Task directions: Please return all records verbatim, no pictures.

Available data START

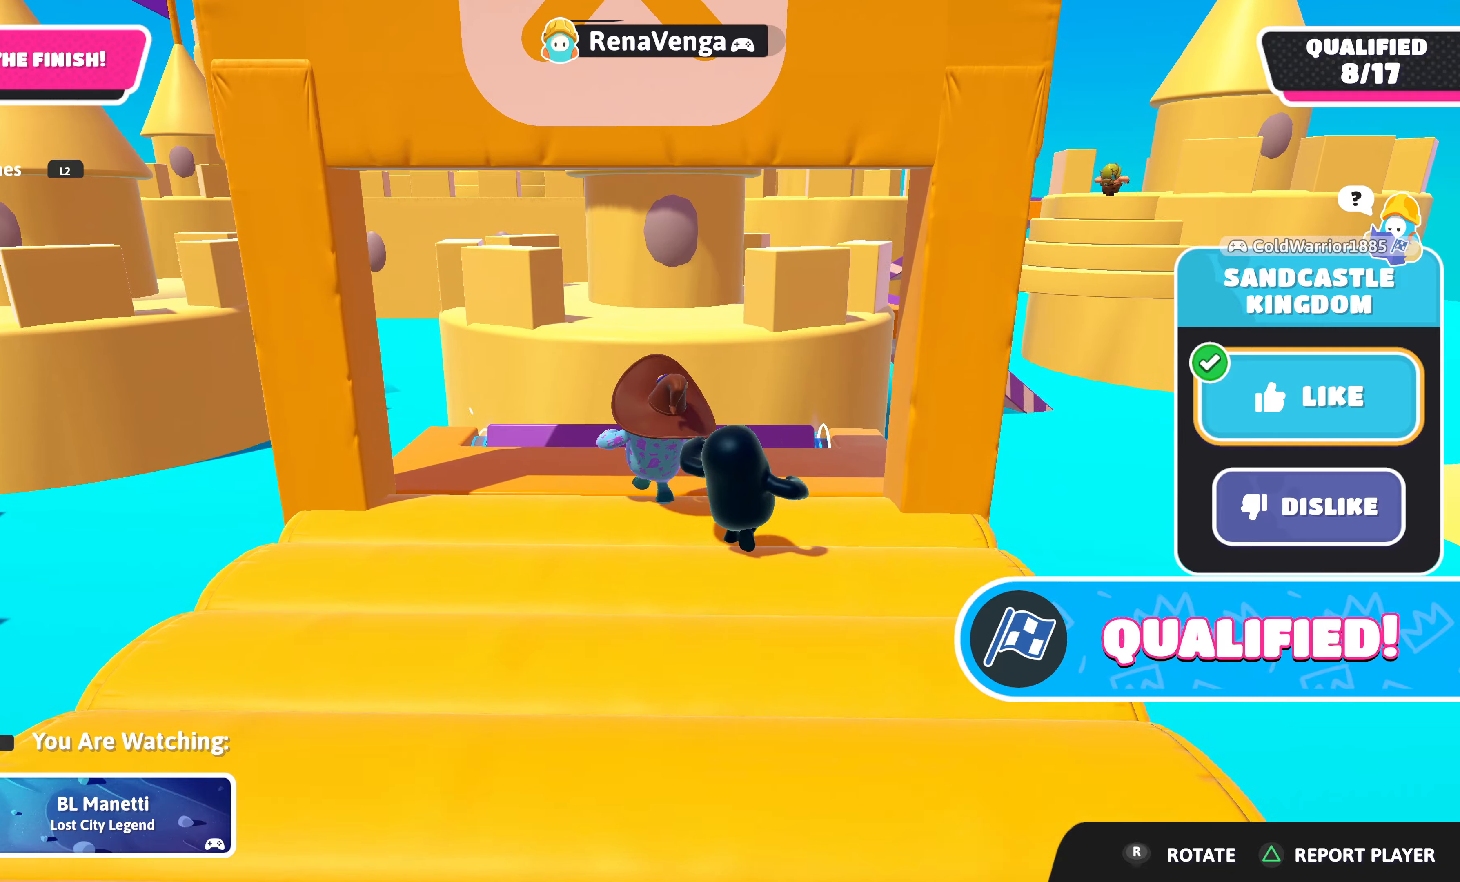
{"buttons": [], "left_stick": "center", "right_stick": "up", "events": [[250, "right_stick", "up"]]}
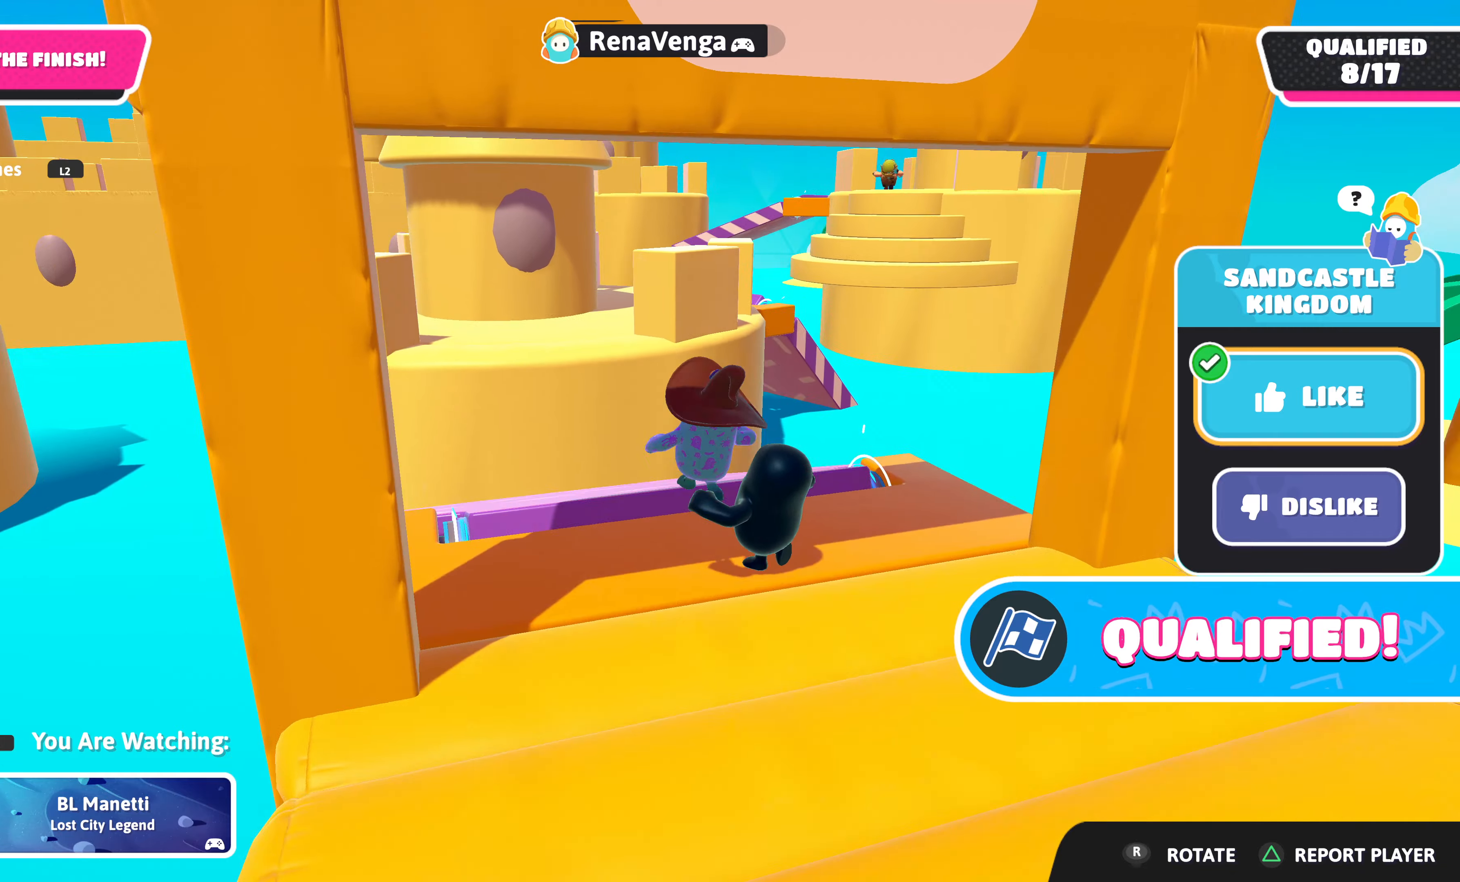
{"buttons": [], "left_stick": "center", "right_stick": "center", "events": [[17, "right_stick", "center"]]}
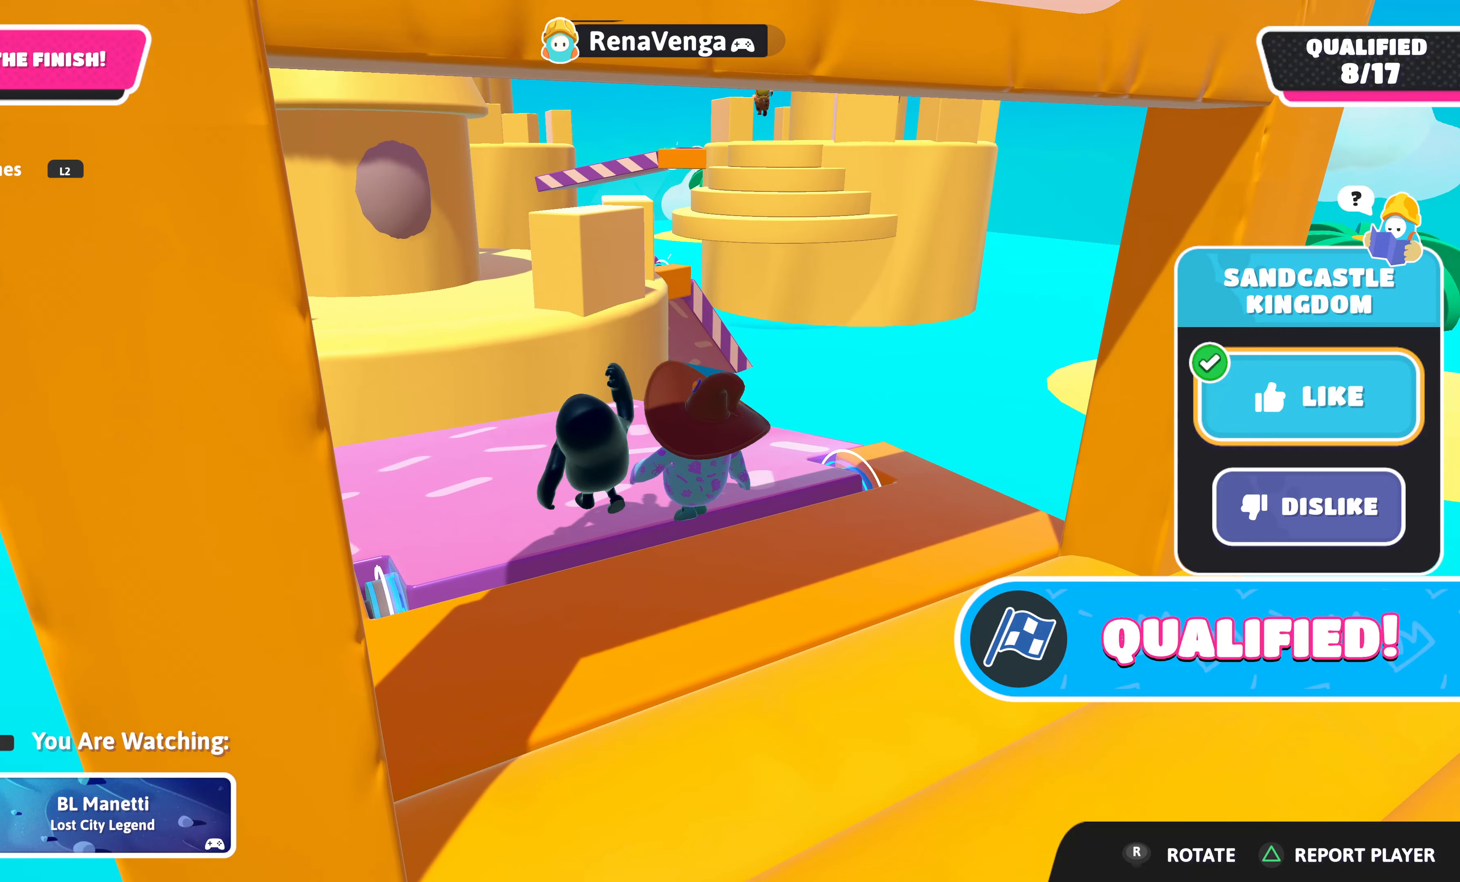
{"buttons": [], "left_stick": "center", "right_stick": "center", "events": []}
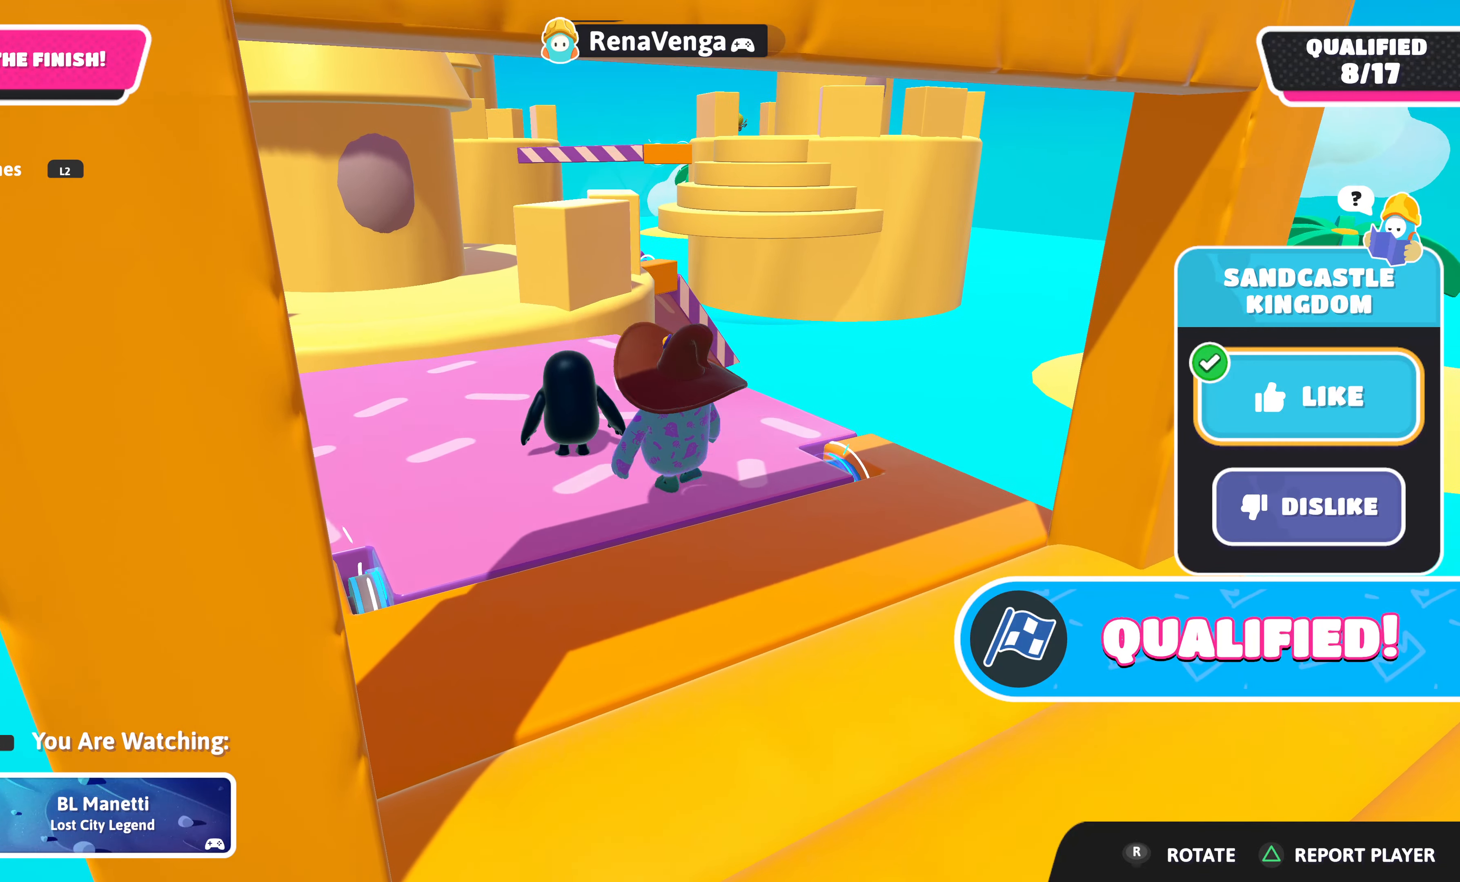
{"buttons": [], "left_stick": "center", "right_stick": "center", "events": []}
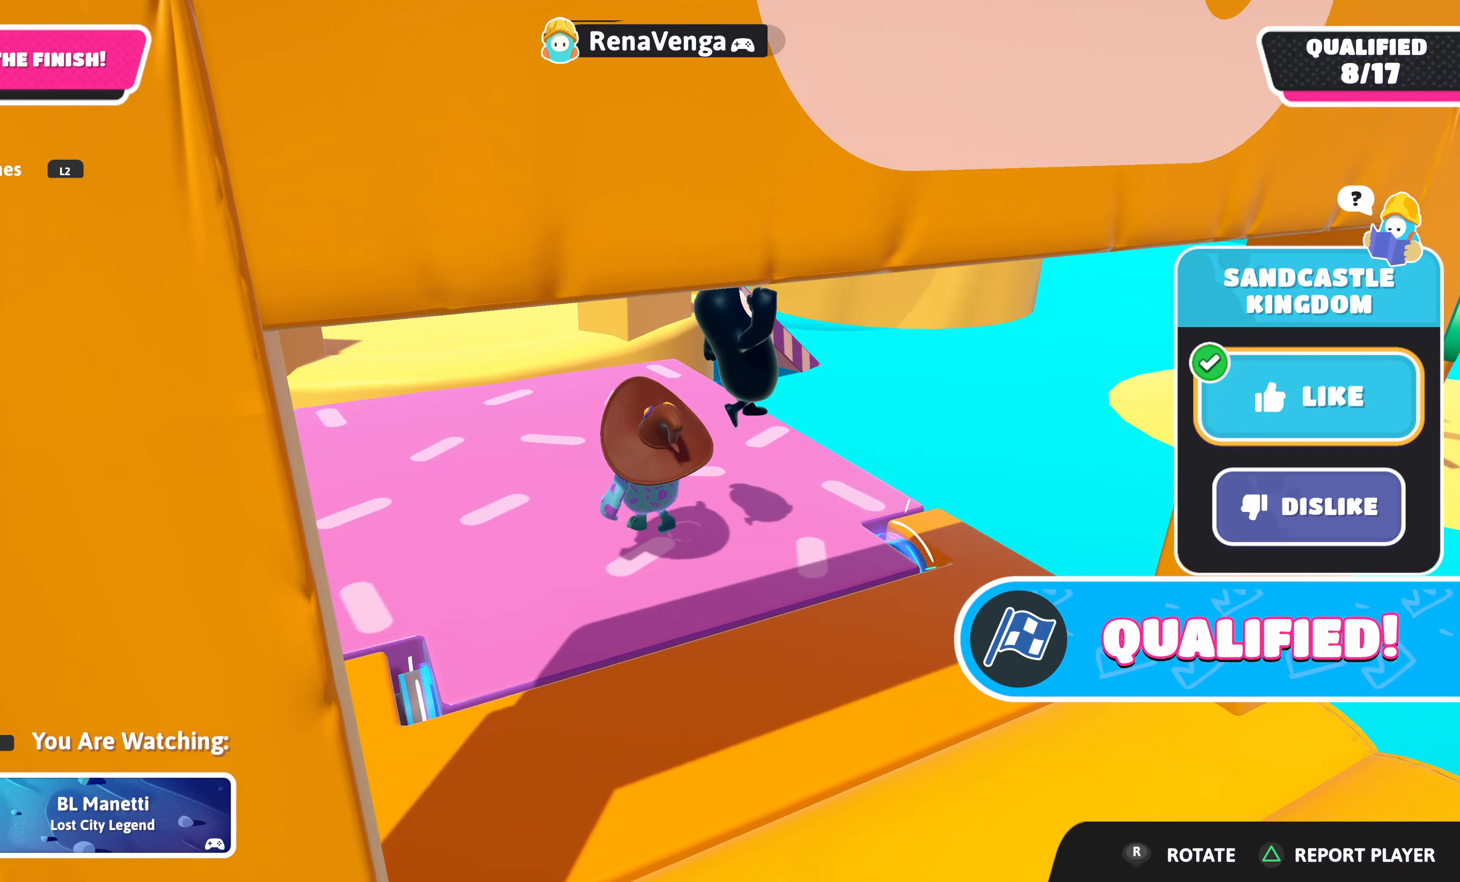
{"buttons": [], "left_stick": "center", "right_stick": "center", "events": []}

Available data END

Response:
{"buttons": [], "left_stick": "center", "right_stick": "up", "events": [[250, "right_stick", "up"]]}
{"buttons": [], "left_stick": "center", "right_stick": "center", "events": [[17, "right_stick", "center"]]}
{"buttons": [], "left_stick": "center", "right_stick": "center", "events": []}
{"buttons": [], "left_stick": "center", "right_stick": "center", "events": []}
{"buttons": [], "left_stick": "center", "right_stick": "center", "events": []}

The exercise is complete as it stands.